Es geht hier nicht um einseitige Schuldzuweisungen. In einem System, in dem alles nur noch auf das Monetäre ausgerichtet wird, bleibt notgedrungen das Menschliche auf der Strecke. Schwarzen Schafen in der Branche geht es nur um Geld, und dafür nutzen sie die Notlage schwerstkranker Menschen skrupellos aus. Damit haben sie unsere Branche schwer beschädigt. Jeder, der es mit der Pflege von Menschen ernst meint und der sich für Menschenrechte einsetzt, möchte diesen Unternehmen das Handwerk legen. Da sind wir uns mit der Politik einig.
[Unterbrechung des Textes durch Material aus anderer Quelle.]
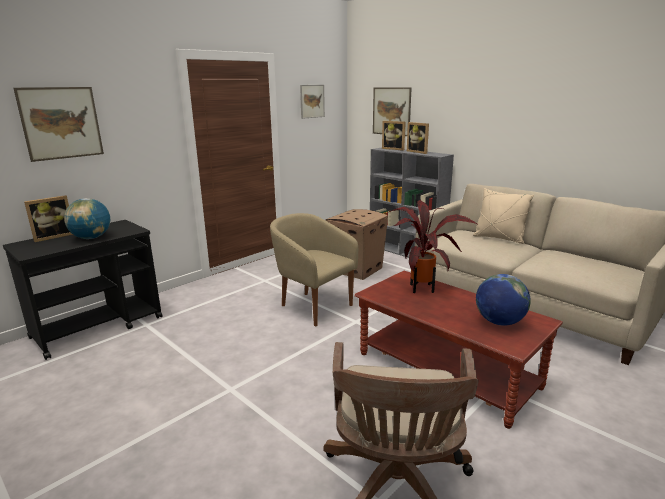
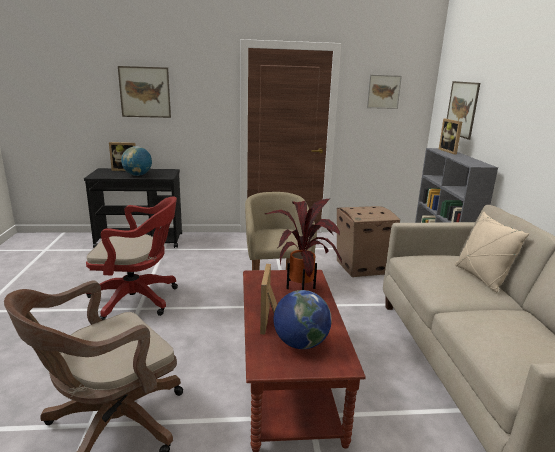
camera: 40 degrees right, 0 degrees up
picture frame [407,122,429,154] -> picture frame moved to [260,264,277,335]
none -> red office chair [85,197,178,320]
Aber, und das wurde bei der Konferenz auch deutlich, wir ziehen andere Schlüsse als die Politik daraus. Aus unserem engen Kontakt mit den Betroffenen und ihren pflegenden Angehörigen, mit relativ selbständig lebenden Menschen mit Beatmung, mit Eltern schwerstkranker Kleinkinder und Kinder wissen wir, dass die Unterbringung in einer stationären Einrichtung keine Lösung ist. Im Gegenteil. Zur Lebensqualität gehört es, nach vielen Klinikaufenthalten, ein Leben mit möglichst großer Privatsphäre und Selbstbestimmung führen zu können. Die außerklinische Intensivversorgung war ja gerade dem Wunsch vieler Menschen entsprungen, endlich die Kliniken und stationären Einrichtungen verlassen zu können!
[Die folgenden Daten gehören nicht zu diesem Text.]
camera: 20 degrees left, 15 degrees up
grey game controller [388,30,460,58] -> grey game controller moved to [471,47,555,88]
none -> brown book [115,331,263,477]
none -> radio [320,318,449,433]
"Politik trifft Außerklinische Intensivpflege" – so etwas gab es in den letzten Jahrzehnten kaum. Die Diskussionsrunde mit der Politik war deshalb überfällig und muss fortgesetzt werden. Ja, es gab Gemeinsamkeiten, wie z.B. die Skepsis, ob man Missstände tatsächlich "wegkontrollieren" kann und dass es ohne eine adäquate Bezahlung der Pflegenden nicht geht. Es ist höchste Zeit, dass wir der Politik zeigen, was gute Pflege ist und was bei guter Intensivpflege für die Menschen, trotz schwerster Beeinträchtigungen, möglich ist. Und es gilt zu zeigen, welch engagierte Menschen diese Pflege tagtäglich leisten.
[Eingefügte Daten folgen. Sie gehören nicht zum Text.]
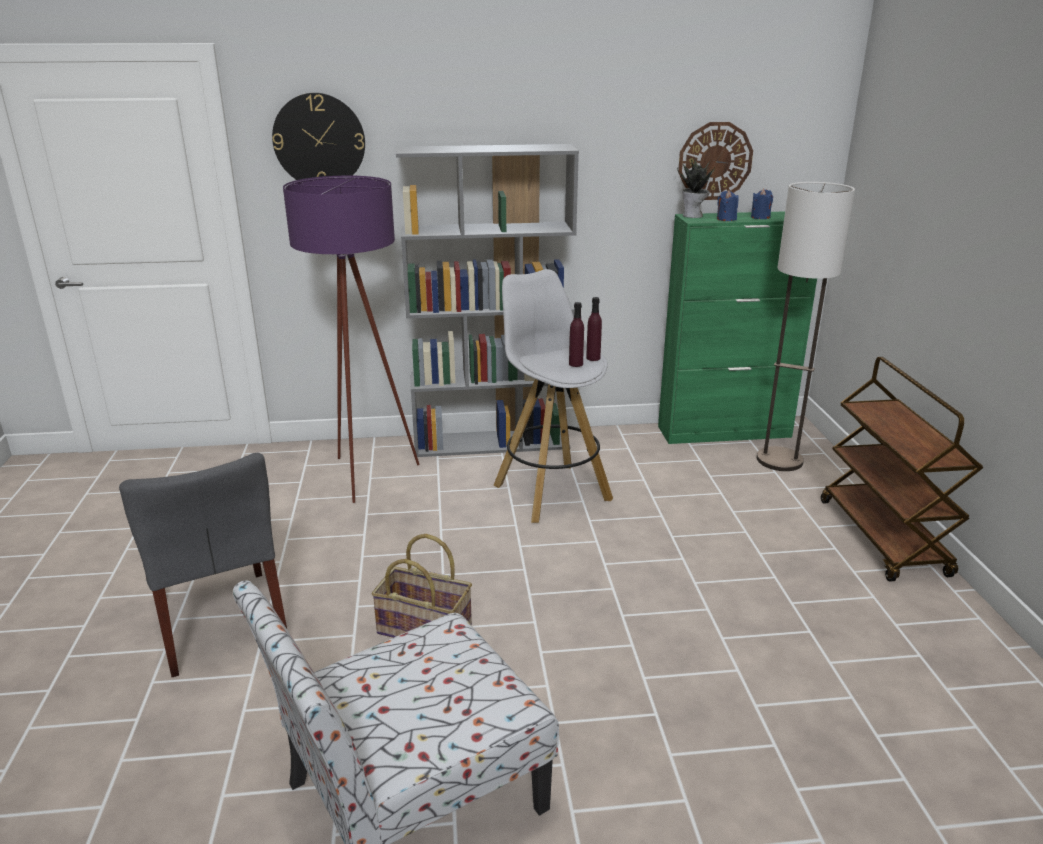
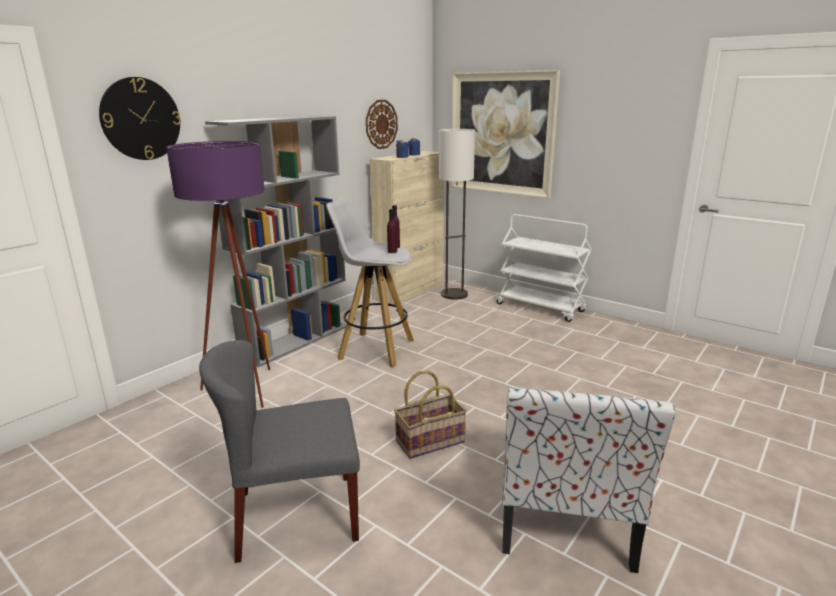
camera: 45 degrees left, 5 degrees down
grey chair [119,453,287,677] -> grey chair turned 150 degrees clockwise [199,340,360,563]
green cabinet [658,211,817,444] -> beige cabinet [370,151,444,305]
potted plant [677,156,715,218] -> none
brown cart [821,357,983,582] -> white cart [497,214,591,322]
none -> picture [451,70,560,198]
Und daran gilt es nach dieser "Entscheider-Konferenz Außerklinische Intensivpflege" weiter zu arbeiten:

  1. Jede Versorgung ist individuell, jeder Klient ist anders. Deshalb sollte die Diagnose eines Klienten bei der Vergütungsverhandlung und beim Personalschlüssel berücksichtigt werden.
  2. Jedes Unternehmen ist anders. Deshalb müssen Besonderheiten wie Struktur, Anzahl der 1:1-Versorgungen, Wohngemeinschaften (mit wie viel Bewohnern!), Besonderheiten bei den Klienten, ländlicher oder städtischer Bereich (in welchem Bundesland) etc. in die Berechnungsgrundlage einfließen.
  3. Da die außerklinische Intensivversorgung längst nicht mehr ein "Nischendasein" führt, sollte sie von Grund auf neu geregelt werden. Ideal wäre eine Verortung im SGB V. 

Die Branche muss sich formieren und verdeutlichen, dass unter einem bestimmten Preislevel eine qualitativ gute Versorgung unmöglich ist. "Drunter geht’s nicht!", unter diesem Motto müssen sich die Anbieter außerklinischer Intensivversorgung solidarisieren. Nur dann kann die Preisabwärtsspirale gestoppt werden. Ohne gemeinsames Handeln ist die außerklinische Intensivversorgung ernsthaft in Gefahr. Denn noch immer steht unwidersprochen die Feststellung von Karl-Josef Laumann, Pflegebevollmächtigter der Bundesregierung, im Raum: "Ich glaube, dass die Intensivpflege nicht in Privatwohnung gehört".